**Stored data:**
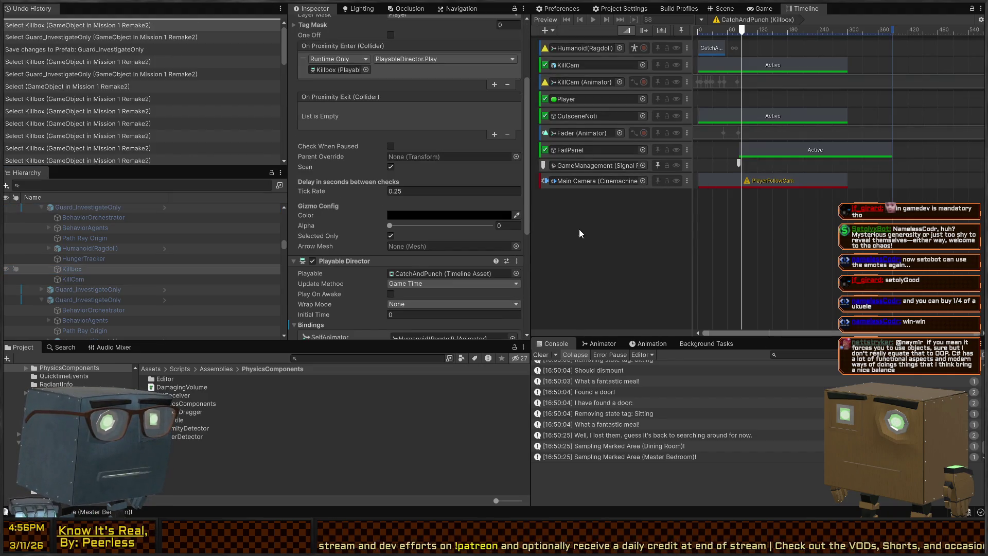
click(780, 178)
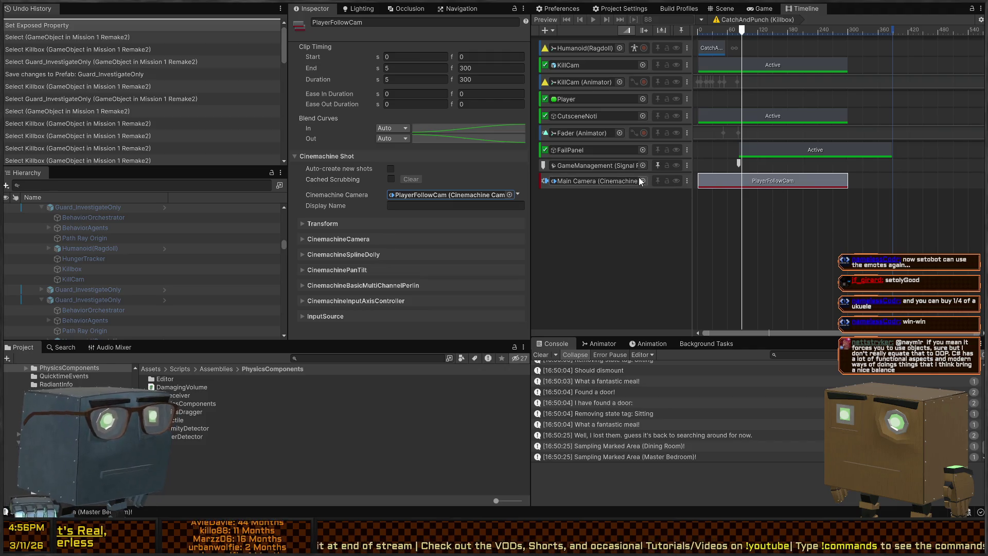
Undo the shot clip's camera assignment and fly the Scene view down the road to the Guards.
key(ctrl+z)
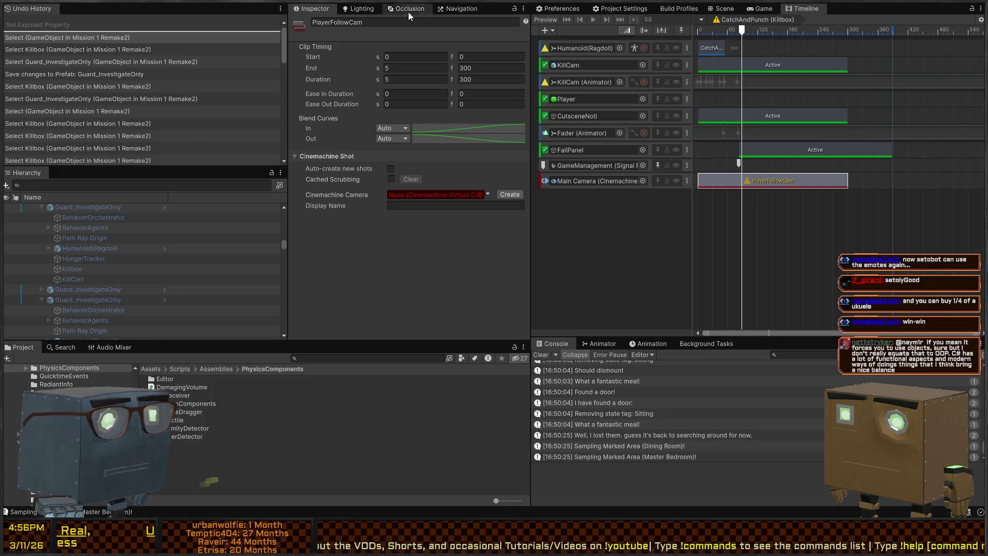
click(716, 6)
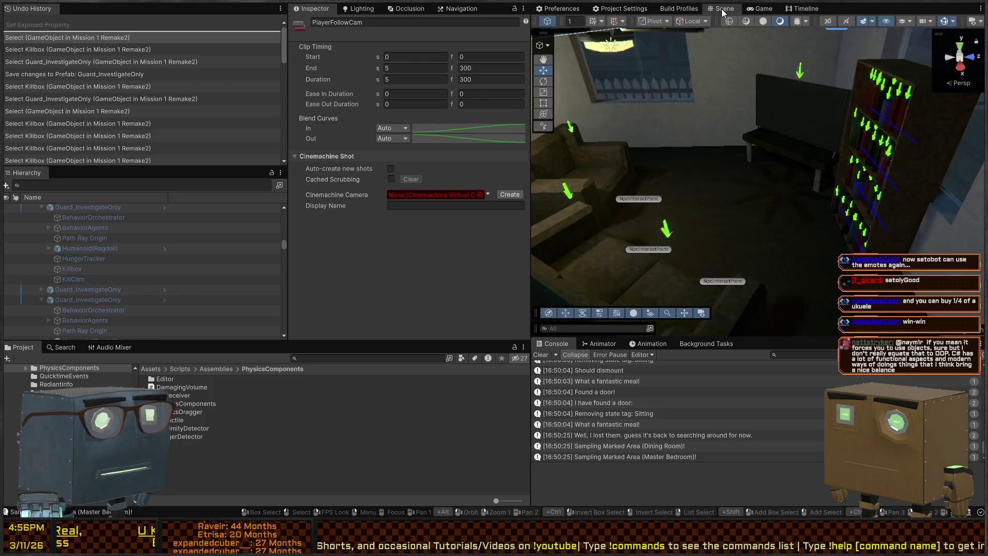
mouse_move(946, 101)
mouse_down()
mouse_move(817, 133)
mouse_move(841, 138)
mouse_up()
click(809, 188)
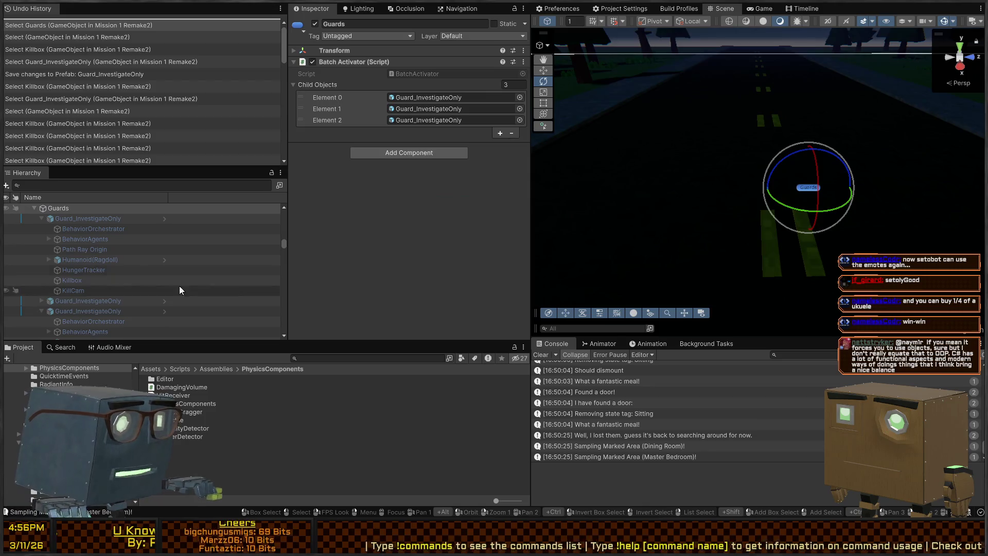
Select a Guard_InvestigateOnly guard and bring the Timeline window back into view.
click(67, 220)
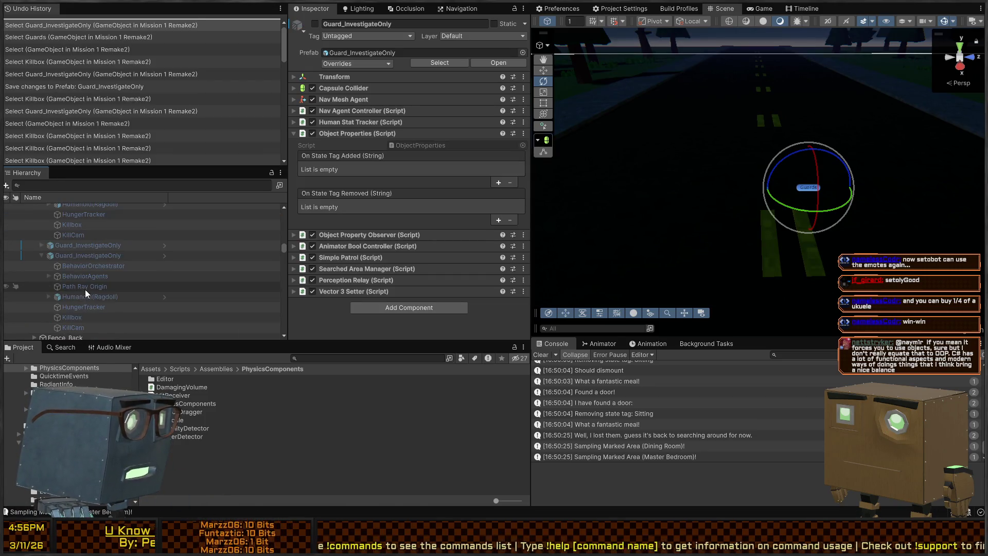
scroll(78, 281, down, 1)
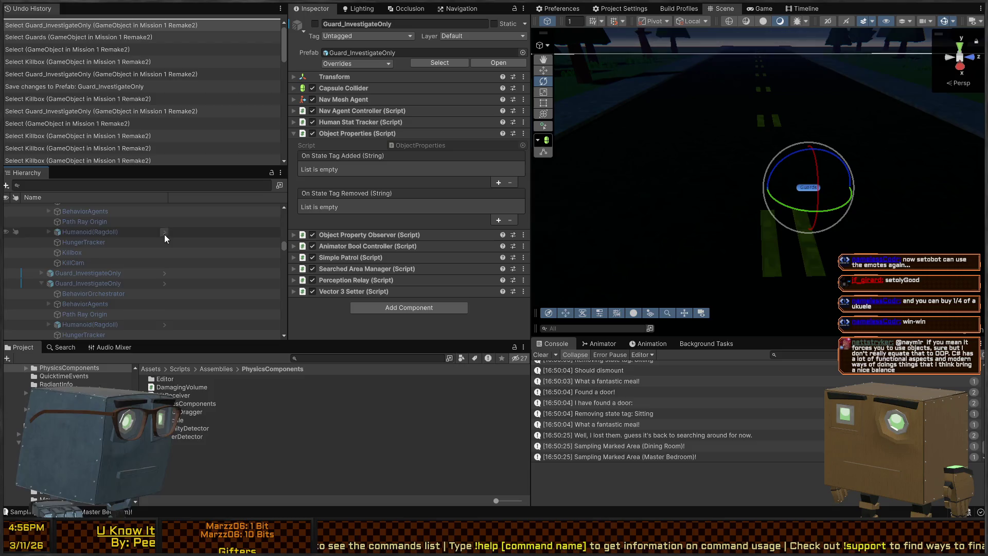
scroll(158, 238, up, 1)
click(798, 8)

**EXERCISE DETAILS:** For each line above that contains the word "scroll", copy that line.

**WORKED SOLUTION:**
scroll(78, 281, down, 1)
scroll(158, 238, up, 1)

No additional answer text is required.